* **Activity**:
Only the lines from the one containing "(143, 508) none -> [539,166,586,186] (수강)" through the last line of the data are to be written out, exactly and in full.
Available data START
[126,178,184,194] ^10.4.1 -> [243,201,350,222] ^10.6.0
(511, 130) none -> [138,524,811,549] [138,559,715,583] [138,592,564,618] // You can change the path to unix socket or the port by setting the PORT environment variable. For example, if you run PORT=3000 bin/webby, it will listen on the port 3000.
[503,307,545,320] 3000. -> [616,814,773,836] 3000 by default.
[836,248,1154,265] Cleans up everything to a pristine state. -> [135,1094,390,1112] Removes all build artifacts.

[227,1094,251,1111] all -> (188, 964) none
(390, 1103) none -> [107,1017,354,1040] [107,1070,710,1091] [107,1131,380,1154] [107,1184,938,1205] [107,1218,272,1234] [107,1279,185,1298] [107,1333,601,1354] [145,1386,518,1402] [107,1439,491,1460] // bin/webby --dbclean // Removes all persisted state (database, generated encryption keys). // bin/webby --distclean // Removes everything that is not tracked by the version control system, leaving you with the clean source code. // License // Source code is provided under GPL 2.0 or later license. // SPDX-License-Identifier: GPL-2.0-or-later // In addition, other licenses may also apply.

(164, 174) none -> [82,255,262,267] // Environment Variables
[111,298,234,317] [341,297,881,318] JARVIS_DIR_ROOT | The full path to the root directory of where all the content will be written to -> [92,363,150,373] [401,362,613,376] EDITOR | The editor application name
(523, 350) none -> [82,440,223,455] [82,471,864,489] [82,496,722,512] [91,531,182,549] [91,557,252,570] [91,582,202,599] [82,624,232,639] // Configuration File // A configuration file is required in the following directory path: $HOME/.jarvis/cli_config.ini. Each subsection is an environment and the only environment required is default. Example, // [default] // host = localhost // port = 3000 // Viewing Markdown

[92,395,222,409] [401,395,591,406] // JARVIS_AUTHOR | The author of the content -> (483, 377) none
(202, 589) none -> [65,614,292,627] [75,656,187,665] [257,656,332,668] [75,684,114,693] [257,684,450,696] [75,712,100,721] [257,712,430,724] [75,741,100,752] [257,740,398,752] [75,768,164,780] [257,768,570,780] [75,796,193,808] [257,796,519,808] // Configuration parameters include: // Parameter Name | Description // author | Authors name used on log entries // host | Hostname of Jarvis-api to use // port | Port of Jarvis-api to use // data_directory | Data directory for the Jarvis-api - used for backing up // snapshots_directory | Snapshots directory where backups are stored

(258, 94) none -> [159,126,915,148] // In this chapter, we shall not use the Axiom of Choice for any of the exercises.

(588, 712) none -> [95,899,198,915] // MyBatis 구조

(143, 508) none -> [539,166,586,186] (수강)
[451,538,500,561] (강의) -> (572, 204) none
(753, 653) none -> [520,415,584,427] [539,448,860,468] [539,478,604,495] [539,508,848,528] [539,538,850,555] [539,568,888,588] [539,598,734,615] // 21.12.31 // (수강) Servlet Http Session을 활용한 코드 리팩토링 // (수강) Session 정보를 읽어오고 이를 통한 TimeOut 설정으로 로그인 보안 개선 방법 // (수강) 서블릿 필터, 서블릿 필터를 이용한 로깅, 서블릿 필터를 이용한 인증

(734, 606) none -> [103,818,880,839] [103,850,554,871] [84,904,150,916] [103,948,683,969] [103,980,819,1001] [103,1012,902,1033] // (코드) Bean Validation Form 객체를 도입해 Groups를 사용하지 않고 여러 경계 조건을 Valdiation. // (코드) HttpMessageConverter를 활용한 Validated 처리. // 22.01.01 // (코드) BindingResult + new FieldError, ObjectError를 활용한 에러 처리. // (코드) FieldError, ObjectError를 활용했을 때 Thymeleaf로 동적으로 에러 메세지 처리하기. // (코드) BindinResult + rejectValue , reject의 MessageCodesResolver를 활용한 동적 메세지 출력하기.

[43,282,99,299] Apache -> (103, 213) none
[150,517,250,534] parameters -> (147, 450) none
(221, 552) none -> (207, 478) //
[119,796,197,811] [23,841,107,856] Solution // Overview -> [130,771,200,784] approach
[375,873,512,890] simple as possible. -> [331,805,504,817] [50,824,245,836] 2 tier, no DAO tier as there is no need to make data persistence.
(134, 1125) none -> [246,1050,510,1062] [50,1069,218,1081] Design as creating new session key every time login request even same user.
Available data END
* **Problem solution**:
(143, 508) none -> [539,166,586,186] (수강)
[451,538,500,561] (강의) -> (572, 204) none
(753, 653) none -> [520,415,584,427] [539,448,860,468] [539,478,604,495] [539,508,848,528] [539,538,850,555] [539,568,888,588] [539,598,734,615] // 21.12.31 // (수강) Servlet Http Session을 활용한 코드 리팩토링 // (수강) Session 정보를 읽어오고 이를 통한 TimeOut 설정으로 로그인 보안 개선 방법 // (수강) 서블릿 필터, 서블릿 필터를 이용한 로깅, 서블릿 필터를 이용한 인증

(734, 606) none -> [103,818,880,839] [103,850,554,871] [84,904,150,916] [103,948,683,969] [103,980,819,1001] [103,1012,902,1033] // (코드) Bean Validation Form 객체를 도입해 Groups를 사용하지 않고 여러 경계 조건을 Valdiation. // (코드) HttpMessageConverter를 활용한 Validated 처리. // 22.01.01 // (코드) BindingResult + new FieldError, ObjectError를 활용한 에러 처리. // (코드) FieldError, ObjectError를 활용했을 때 Thymeleaf로 동적으로 에러 메세지 처리하기. // (코드) BindinResult + rejectValue , reject의 MessageCodesResolver를 활용한 동적 메세지 출력하기.

[43,282,99,299] Apache -> (103, 213) none
[150,517,250,534] parameters -> (147, 450) none
(221, 552) none -> (207, 478) //
[119,796,197,811] [23,841,107,856] Solution // Overview -> [130,771,200,784] approach
[375,873,512,890] simple as possible. -> [331,805,504,817] [50,824,245,836] 2 tier, no DAO tier as there is no need to make data persistence.
(134, 1125) none -> [246,1050,510,1062] [50,1069,218,1081] Design as creating new session key every time login request even same user.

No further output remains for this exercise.